More concretely, in this “mid-air evening class” the team worked around two activist-intellectuals, Ruth First and Henri Lefebvre, whose work and way of thinking seem absolutely relevant today, but both seem under acknowledged, or the impact they could actually have too limited to certain expert circles. The project team saw artistic documentary practice as the best tool and methodology to bring the two contemporaries into conversation with each other from today’s perspectives and questions.
Findings
The realised evening classes, in all their diversity, confirmed the initial idea and presumption that the collaborative format as an artistic methodology has great potential to transverse and reshape existing frameworks (e.g. within an institution),to create new ones outside and across institutions (independent, academic, cultural etc.), to foster meaningful as well as joyful ways of learning, to value different kinds of knowledge connected equally to the everyday, politics, art, and to encourage an aesthetics that undoes or goes beyond representation.

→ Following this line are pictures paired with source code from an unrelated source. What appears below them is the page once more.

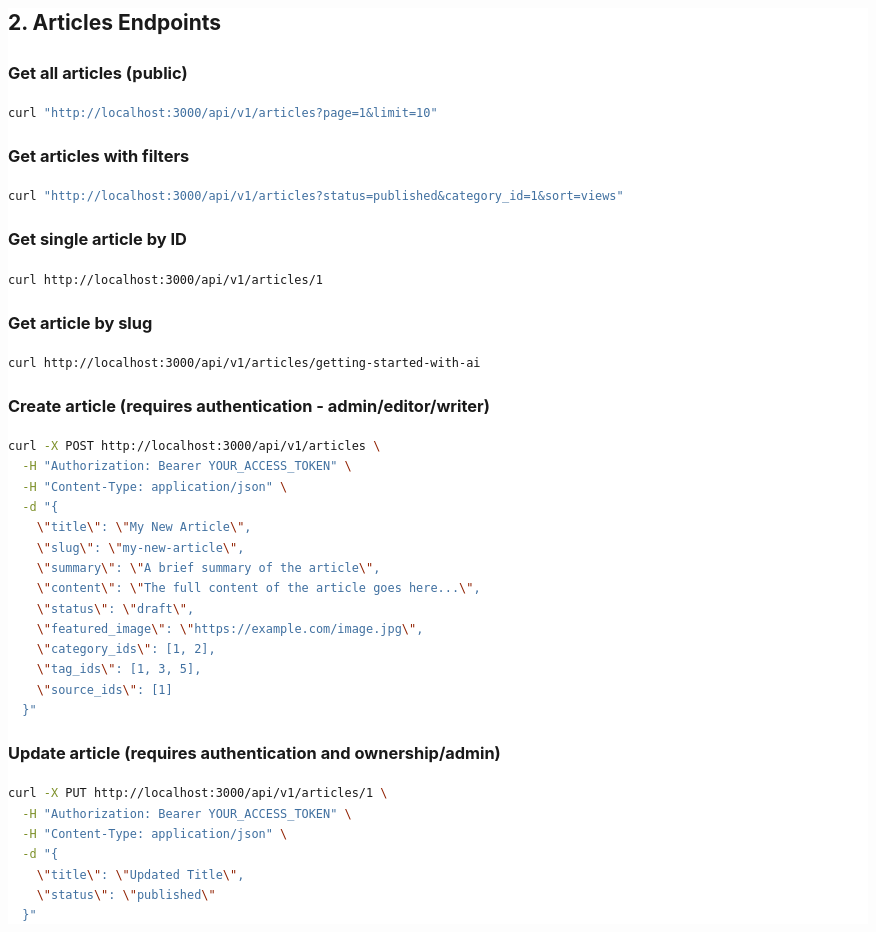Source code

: ## 2. Articles Endpoints

### Get all articles (public)
```bash
curl "http://localhost:3000/api/v1/articles?page=1&limit=10"
```

### Get articles with filters
```bash
curl "http://localhost:3000/api/v1/articles?status=published&category_id=1&sort=views"
```

### Get single article by ID
```bash
curl http://localhost:3000/api/v1/articles/1
```

### Get article by slug
```bash
curl http://localhost:3000/api/v1/articles/getting-started-with-ai
```

### Create article (requires authentication - admin/editor/writer)
```bash
curl -X POST http://localhost:3000/api/v1/articles \
  -H "Authorization: Bearer YOUR_ACCESS_TOKEN" \
  -H "Content-Type: application/json" \
  -d "{
    \"title\": \"My New Article\",
    \"slug\": \"my-new-article\",
    \"summary\": \"A brief summary of the article\",
    \"content\": \"The full content of the article goes here...\",
    \"status\": \"draft\",
    \"featured_image\": \"https://example.com/image.jpg\",
    \"category_ids\": [1, 2],
    \"tag_ids\": [1, 3, 5],
    \"source_ids\": [1]
  }"
```

### Update article (requires authentication and ownership/admin)
```bash
curl -X PUT http://localhost:3000/api/v1/articles/1 \
  -H "Authorization: Bearer YOUR_ACCESS_TOKEN" \
  -H "Content-Type: application/json" \
  -d "{
    \"title\": \"Updated Title\",
    \"status\": \"published\"
  }"
```
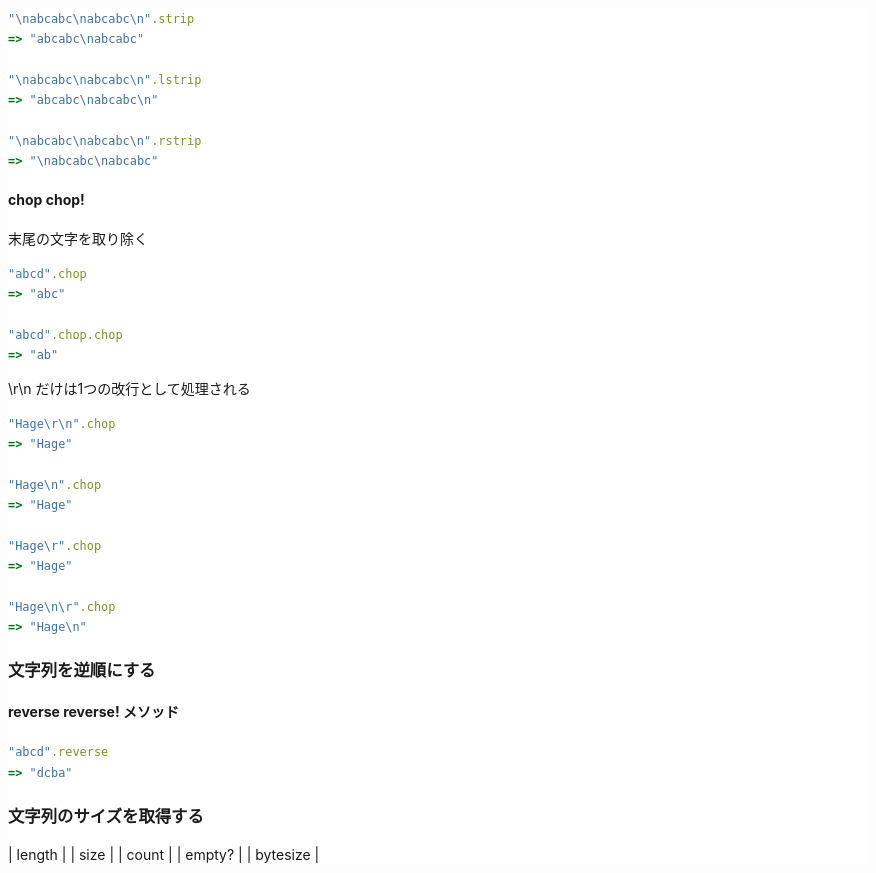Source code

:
 ```ruby
"\nabcabc\nabcabc\n".strip
=> "abcabc\nabcabc"

"\nabcabc\nabcabc\n".lstrip
=> "abcabc\nabcabc\n"

"\nabcabc\nabcabc\n".rstrip
=> "\nabcabc\nabcabc"
```

#### chop chop!

末尾の文字を取り除く

```ruby
"abcd".chop
=> "abc"

"abcd".chop.chop
=> "ab"
```

\\r\\n だけは1つの改行として処理される

```ruby
"Hage\r\n".chop
=> "Hage"

"Hage\n".chop
=> "Hage"

"Hage\r".chop
=> "Hage"

"Hage\n\r".chop
=> "Hage\n"
```

### 文字列を逆順にする

#### reverse reverse! メソッド

```ruby
"abcd".reverse
=> "dcba"
```

### 文字列のサイズを取得する

| length   |
| size     |
| count    |
| empty?   |
| bytesize |
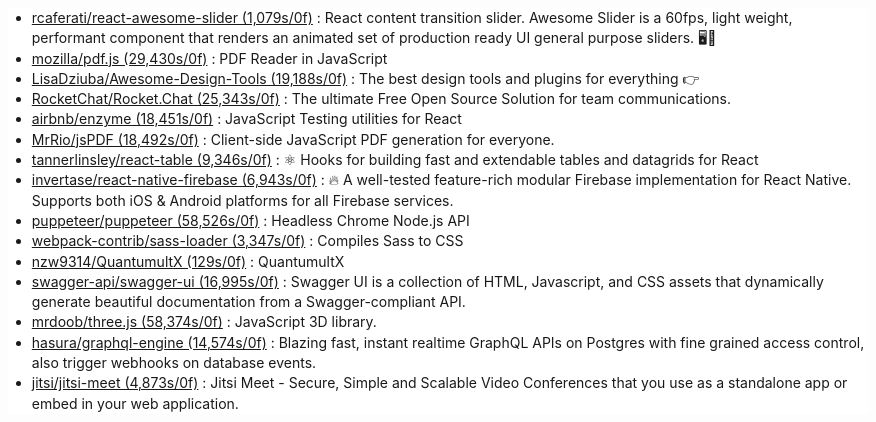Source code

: * [rcaferati/react-awesome-slider (1,079s/0f)](https://github.com/rcaferati/react-awesome-slider) : React content transition slider. Awesome Slider is a 60fps, light weight, performant component that renders an animated set of production ready UI general purpose sliders. 🖥️📱
* [mozilla/pdf.js (29,430s/0f)](https://github.com/mozilla/pdf.js) : PDF Reader in JavaScript
* [LisaDziuba/Awesome-Design-Tools (19,188s/0f)](https://github.com/LisaDziuba/Awesome-Design-Tools) : The best design tools and plugins for everything 👉
* [RocketChat/Rocket.Chat (25,343s/0f)](https://github.com/RocketChat/Rocket.Chat) : The ultimate Free Open Source Solution for team communications.
* [airbnb/enzyme (18,451s/0f)](https://github.com/airbnb/enzyme) : JavaScript Testing utilities for React
* [MrRio/jsPDF (18,492s/0f)](https://github.com/MrRio/jsPDF) : Client-side JavaScript PDF generation for everyone.
* [tannerlinsley/react-table (9,346s/0f)](https://github.com/tannerlinsley/react-table) : ⚛️ Hooks for building fast and extendable tables and datagrids for React
* [invertase/react-native-firebase (6,943s/0f)](https://github.com/invertase/react-native-firebase) : 🔥 A well-tested feature-rich modular Firebase implementation for React Native. Supports both iOS & Android platforms for all Firebase services.
* [puppeteer/puppeteer (58,526s/0f)](https://github.com/puppeteer/puppeteer) : Headless Chrome Node.js API
* [webpack-contrib/sass-loader (3,347s/0f)](https://github.com/webpack-contrib/sass-loader) : Compiles Sass to CSS
* [nzw9314/QuantumultX (129s/0f)](https://github.com/nzw9314/QuantumultX) : QuantumultX
* [swagger-api/swagger-ui (16,995s/0f)](https://github.com/swagger-api/swagger-ui) : Swagger UI is a collection of HTML, Javascript, and CSS assets that dynamically generate beautiful documentation from a Swagger-compliant API.
* [mrdoob/three.js (58,374s/0f)](https://github.com/mrdoob/three.js) : JavaScript 3D library.
* [hasura/graphql-engine (14,574s/0f)](https://github.com/hasura/graphql-engine) : Blazing fast, instant realtime GraphQL APIs on Postgres with fine grained access control, also trigger webhooks on database events.
* [jitsi/jitsi-meet (4,873s/0f)](https://github.com/jitsi/jitsi-meet) : Jitsi Meet - Secure, Simple and Scalable Video Conferences that you use as a standalone app or embed in your web application.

Project team: Harun Farocki Institut (HaFI) in collaboration with the artist group Women on Aeroplanes—agency for flying ideas Annett Busch (Berlin/Trondheim) and Marie-Hélène Gutberlet (Frankfurt/Main) together with Ayodele Arigbabu (Lagos), Jean-Pierre Bekolo (Yaoundé/Quartier Mozart), Elisa Bertuzzo (Berlin), Prerna Bishnoi (Trondheim), Garnette Cadogan (Boston), Kodwo Eshun (London/Berlin), Stacy Hardy (Polokwane), Louis Henderson (Berlin/Georgetown), Sehr Jalil (Lahore), Elke Marhöfer & Mikhail Lylov (Petralia Soprana), Assumpta Mugiraneza (KigalI), Alex Murray-Leslie (Chicks on Speed), Afrah Shafiq (Goa), Michael C. Vazquez (Brooklyn), the artist collective On-Trade-Off (Lubumbashi, Paris, Brussels, Sydney) among others.
* DARIAH Theme is an annual thematic priority set by the Board of Directors of DARIAH-EU. The aim is to stimulate activities and events related to an important topic of research in the digitally enabled arts and humanities by issuing a call for funding.